Required work:
Lines with the word "Pharmaceutical" are the answer; copy each of them from the data below.

*** Opening Information given ***

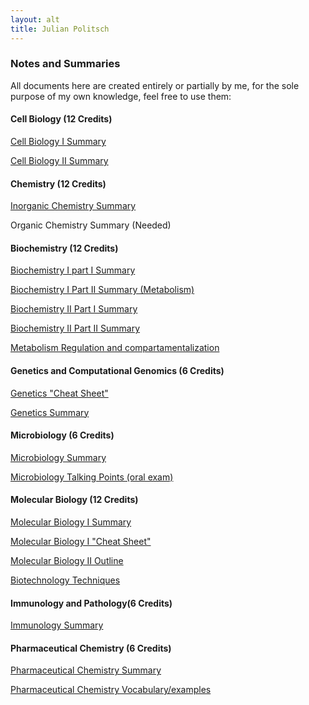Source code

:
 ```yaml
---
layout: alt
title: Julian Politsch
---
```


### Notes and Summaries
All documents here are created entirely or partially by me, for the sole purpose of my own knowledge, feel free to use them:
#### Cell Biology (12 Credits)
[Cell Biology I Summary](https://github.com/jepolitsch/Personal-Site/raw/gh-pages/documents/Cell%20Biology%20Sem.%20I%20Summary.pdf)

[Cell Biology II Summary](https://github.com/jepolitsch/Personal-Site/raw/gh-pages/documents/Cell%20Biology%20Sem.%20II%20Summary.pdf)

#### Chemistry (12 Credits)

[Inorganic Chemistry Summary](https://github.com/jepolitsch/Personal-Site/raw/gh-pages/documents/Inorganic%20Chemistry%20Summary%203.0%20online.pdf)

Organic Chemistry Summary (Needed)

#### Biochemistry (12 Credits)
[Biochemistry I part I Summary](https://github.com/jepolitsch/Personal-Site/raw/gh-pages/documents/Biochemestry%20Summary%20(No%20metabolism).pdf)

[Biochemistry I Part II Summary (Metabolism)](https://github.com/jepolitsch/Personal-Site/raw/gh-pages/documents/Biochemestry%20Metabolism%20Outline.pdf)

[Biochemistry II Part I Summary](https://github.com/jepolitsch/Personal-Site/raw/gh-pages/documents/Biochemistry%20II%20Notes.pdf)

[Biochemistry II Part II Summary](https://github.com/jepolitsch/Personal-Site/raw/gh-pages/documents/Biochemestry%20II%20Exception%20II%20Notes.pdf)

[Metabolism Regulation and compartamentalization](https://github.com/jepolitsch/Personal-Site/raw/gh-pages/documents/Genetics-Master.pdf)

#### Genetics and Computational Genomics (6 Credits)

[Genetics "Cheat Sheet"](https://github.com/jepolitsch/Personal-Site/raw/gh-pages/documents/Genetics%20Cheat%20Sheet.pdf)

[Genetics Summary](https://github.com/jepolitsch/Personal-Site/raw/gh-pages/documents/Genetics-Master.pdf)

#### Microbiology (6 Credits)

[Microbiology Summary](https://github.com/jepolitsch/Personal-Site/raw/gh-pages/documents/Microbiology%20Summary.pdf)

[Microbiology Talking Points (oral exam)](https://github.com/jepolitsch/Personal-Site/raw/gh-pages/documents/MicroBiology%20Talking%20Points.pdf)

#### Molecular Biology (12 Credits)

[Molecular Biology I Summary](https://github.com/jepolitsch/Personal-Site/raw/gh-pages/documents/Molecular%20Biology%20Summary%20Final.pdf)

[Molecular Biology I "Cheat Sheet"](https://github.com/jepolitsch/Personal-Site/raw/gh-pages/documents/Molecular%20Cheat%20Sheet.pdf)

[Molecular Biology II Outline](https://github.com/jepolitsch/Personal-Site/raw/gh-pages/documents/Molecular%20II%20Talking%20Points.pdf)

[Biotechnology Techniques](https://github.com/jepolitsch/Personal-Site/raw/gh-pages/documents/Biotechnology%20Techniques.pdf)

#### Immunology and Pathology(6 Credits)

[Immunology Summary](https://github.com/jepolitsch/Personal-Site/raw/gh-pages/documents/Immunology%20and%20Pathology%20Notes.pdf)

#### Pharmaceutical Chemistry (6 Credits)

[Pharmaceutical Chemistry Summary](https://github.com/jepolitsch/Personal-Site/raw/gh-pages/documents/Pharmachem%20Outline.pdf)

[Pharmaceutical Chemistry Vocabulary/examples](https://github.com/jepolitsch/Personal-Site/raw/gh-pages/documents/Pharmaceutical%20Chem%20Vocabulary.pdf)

*** Closing Information given ***

Task output:
#### Pharmaceutical Chemistry (6 Credits)
[Pharmaceutical Chemistry Summary](https://github.com/jepolitsch/Personal-Site/raw/gh-pages/documents/Pharmachem%20Outline.pdf)
[Pharmaceutical Chemistry Vocabulary/examples](https://github.com/jepolitsch/Personal-Site/raw/gh-pages/documents/Pharmaceutical%20Chem%20Vocabulary.pdf)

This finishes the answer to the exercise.